Last night, Nicholas and I were due to share a sleeper on our train from Sighisoara. On being shown in, we discovered the window blind wasn't working. Big fuss! So the nice attendant ("I would like to go to live in England...") eventually showed Nicholas into a first class compartment in the next carriage, and thus we each ended up on our own. I soon fixed the blind, turned my watch back an hour and went to sleep: two customs interruptions, but not too bad a night.

Adam met us at Keleti Station, we dropped Nicholas off at his hotel and then crossed the Danube by the Chain Bridge to Buda. I barely remembered the flat where I'd stayed all those years before, though the address had stuck in my mind. It was good to meet Judit at last, though I had already encountered her rosary hanging from the car's rear view mirror. She greeted me with an elaborate breakfast, including cherries from by Lake Balaton. This evening, I ate a large plate of fresh peas from the same source.

Saturday, 18 May 2013

Budapest (or rather Pest)



Sharing my sleeper from Paris to Munich, I found lovely Elena. Formerly from the Urals, she lives with a husband, who drives South to go fishing twice a year in Croatia. He had dropped her in Strasbourg, from where she'd caught the train to Paris for a week's sightseeing and shopping - less of the latter because of "too much choice". Now, she was en route to Vienna, where the fisherman would be put her into his net and drive back home to Moscow. He works in logistics, but his passion is competing to catch carp.

Elena, born in the USSR, says that, while not much interested in politics, she feels she is part of a lost generation. Her reading for idle moments is H.V. Morton's "In search of England" - in Russian. She has never been there, but taught English at secondary level before marrying.

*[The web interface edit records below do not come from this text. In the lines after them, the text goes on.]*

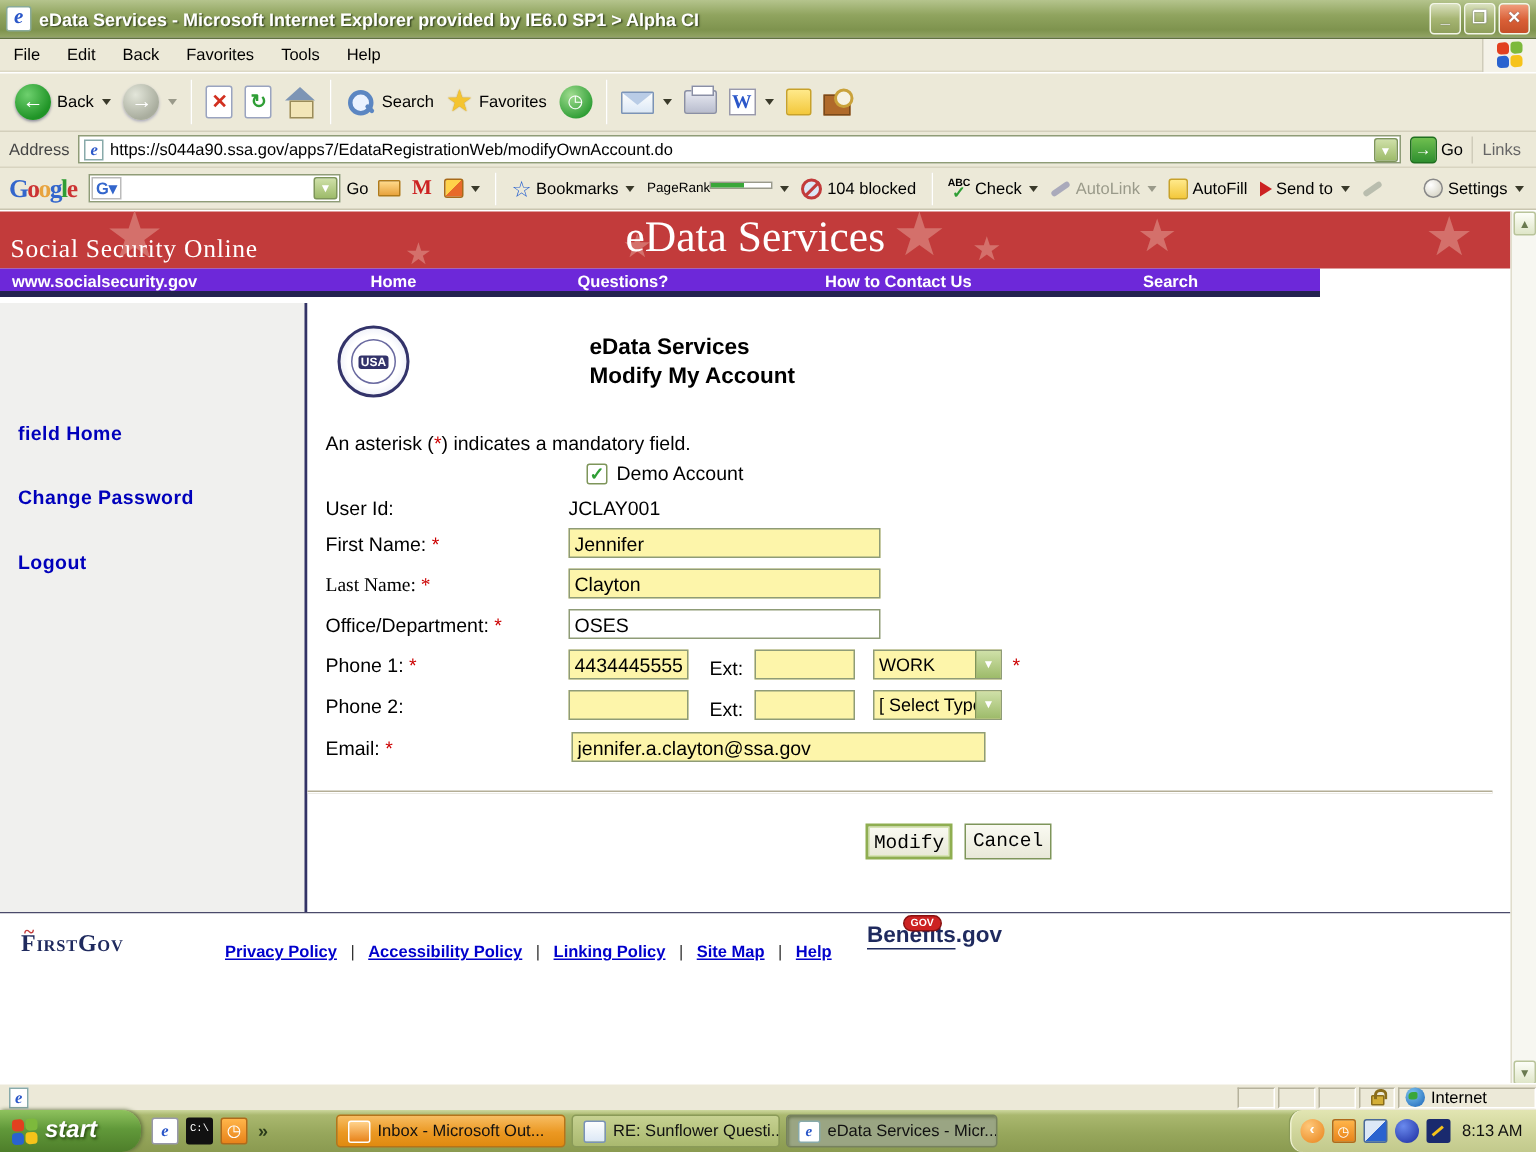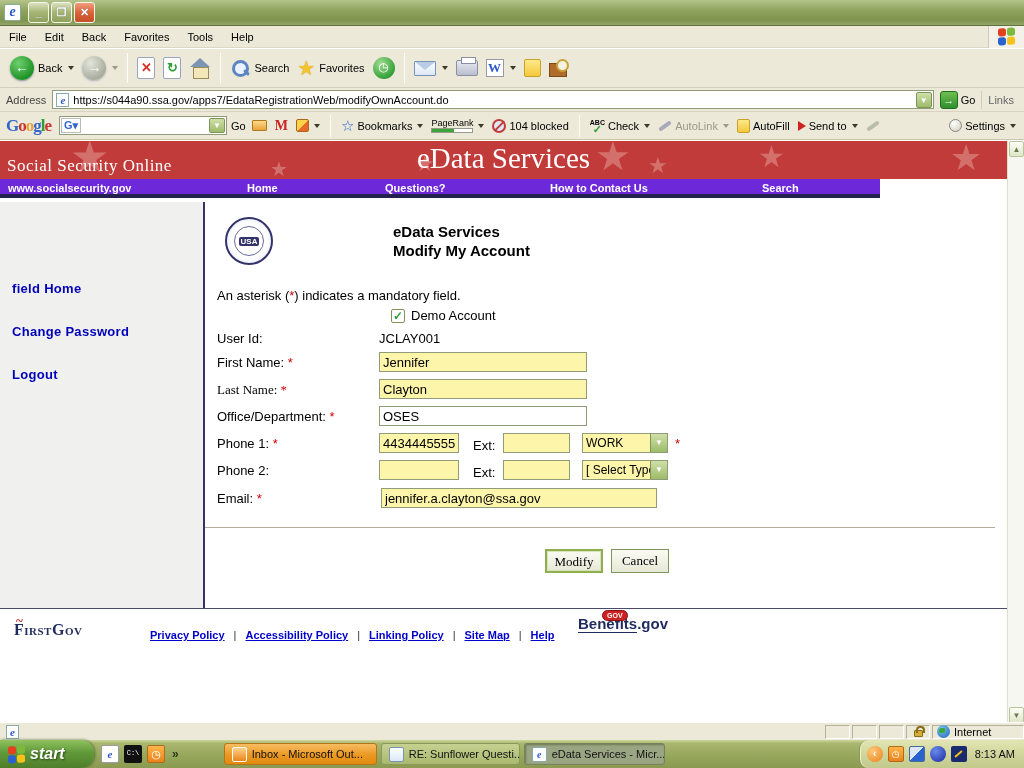--- a/index.html
+++ b/index.html
@@ -211,6 +211,7 @@
 
   <div class="titlebar">
     <span class="app-ico">e</span>
+    <span class="ttl">eData Services - Microsoft Internet Explorer provided by IE6.0 SP1 &gt; Alpha CI</span>
     <span class="winbtn">_</span>
     <span class="winbtn">❐</span>
     <span class="winbtn close">✕</span>

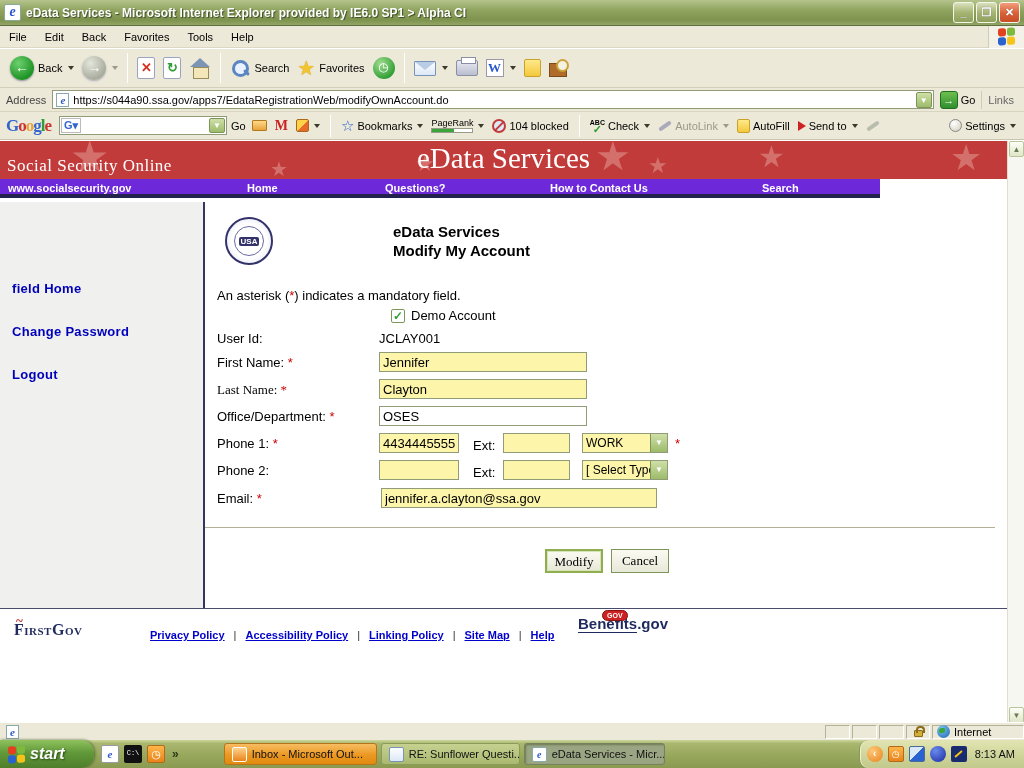--- a/index.html
+++ b/index.html
@@ -92,7 +92,7 @@
   .gm { color:#cc2222; font-family:"Liberation Serif",serif; font-weight:bold; font-size:14px; }
   .gapps { width:13px; height:13px; background:linear-gradient(135deg,#ffd24a 50%,#e86a2a 50%); border:1px solid #a86a1a; border-radius:2px; }
   .bstar { color:#2a63cf; font-size:15px; }
-  .prank { display:flex; flex-direction:column; align-items:center; line-height:9px; }
+  .prank { display:flex; flex-direction:row; line-height:9px; }
   .prank .txt { font-size:9px; }
   .prank .meter { width:42px; height:5px; border:1px solid #9a9a8a; background:#fff; }
   .prank .meter i { display:block; width:55%; height:100%; background:#3aa63a; }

It felt warm already on our early morning arrival in Munich. I had never spent any time in that city before, so walked rather eagerly towards the centre, some of the architecture of which was older (and finer) than I had anticipated. I discovered the baroque vastness of St Peter's Church, where again I found myself at Mass - in German, but ad orientem. The priest dispensed at the altar rails, mainly to kneeling communicants who received on the tongue. Moving afterwards to the Cathedral, I found another Mass about to begin, this time with choir and a very full congregation, many in traditional dress. Some celebration upon the eve of Pentecost evidently: I didn't stay long enough to discover what.

It was time to catch my next train, to Budapest. This was extremely full. The fine weather didn't last: cloudy in Salzburg, by Vienna it was pouring with rain. However, as we were leaving Austria behind, the sun came out again, glinting on the largest array of wind turbines I've ever seen.

Having crossed the Danube, the train arrived here just before five, at a very different sort of station from Munich's Hauptbahnhof. "Scruffy" sums it up, but I felt better about things after a lemon sorbet from the ice cream lady, and learning that the main façade is adorned with statues of James Watt and George Stephenson. Having worked out how to collect my onward ticket from the machine, I walked off to explore, and soon found myself in Kerepesi Cemetery, the Père Lachaise of Budapest. Idling round an eclectic collection of impressive tombs and memorials on a fine evening was just the perfect antidote to a day spent in a train crowded with lively children. A helpful man appeared at one point and handed me a plan of who was buried where, but I fear the names meant little to me. More usefully, he pointed me in the right direction for something nice to eat.